"""
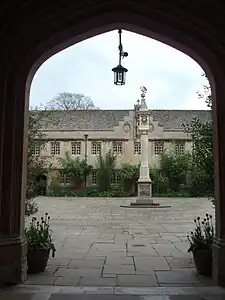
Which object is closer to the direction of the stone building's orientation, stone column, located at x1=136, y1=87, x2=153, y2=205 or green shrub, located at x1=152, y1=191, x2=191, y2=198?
the stone column

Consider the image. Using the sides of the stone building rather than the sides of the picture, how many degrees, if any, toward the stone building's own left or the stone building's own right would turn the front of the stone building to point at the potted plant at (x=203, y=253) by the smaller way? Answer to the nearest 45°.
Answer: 0° — it already faces it

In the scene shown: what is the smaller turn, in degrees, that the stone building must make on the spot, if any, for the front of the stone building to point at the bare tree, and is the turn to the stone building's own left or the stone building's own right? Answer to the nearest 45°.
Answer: approximately 135° to the stone building's own right

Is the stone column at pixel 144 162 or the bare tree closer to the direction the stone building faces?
the stone column

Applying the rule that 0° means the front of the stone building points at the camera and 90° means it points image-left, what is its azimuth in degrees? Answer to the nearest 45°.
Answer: approximately 0°

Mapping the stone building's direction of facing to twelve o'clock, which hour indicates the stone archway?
The stone archway is roughly at 12 o'clock from the stone building.

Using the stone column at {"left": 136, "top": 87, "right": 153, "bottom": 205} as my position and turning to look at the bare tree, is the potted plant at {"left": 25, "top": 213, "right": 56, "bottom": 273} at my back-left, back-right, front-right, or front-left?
back-left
"""
**What is expected**
Reproduce all of the material above line for line, without any change, but leave out the pictures.

**Task answer**
Which object is closer to the direction of the stone building's orientation, stone column, located at x1=136, y1=87, x2=153, y2=205 or green shrub, located at x1=152, y1=191, x2=191, y2=198?
the stone column

Consider the image. Using the sides of the stone building rather than the sides of the picture, how many degrees, if any, toward the stone building's own left or the stone building's own right would turn the front of the stone building to point at the potted plant at (x=203, y=253) by the smaller way? Answer to the nearest 45°.
Answer: 0° — it already faces it

In the scene shown: what is the smaller turn, in degrees, that the stone building must make on the spot, if any, for the front of the stone building to point at the bare tree, and is the turn to the stone building's own left or the stone building's own right? Answer to the nearest 45°.
Answer: approximately 135° to the stone building's own right

Is the stone column at pixel 144 162 or the bare tree closer to the direction the stone building faces?
the stone column

Applying the rule that 0° means the front of the stone building points at the camera and 90° means it points image-left, what is its azimuth in degrees? Answer to the nearest 45°.
Answer: approximately 0°

Mapping the stone building's direction of facing to twelve o'clock, which hour indicates the stone archway?
The stone archway is roughly at 12 o'clock from the stone building.

Using the stone column at {"left": 136, "top": 87, "right": 153, "bottom": 205} as my position and turning to look at the bare tree, is the potted plant at {"left": 25, "top": 213, "right": 56, "bottom": 273} at my back-left, back-right, front-right, or front-left?
back-left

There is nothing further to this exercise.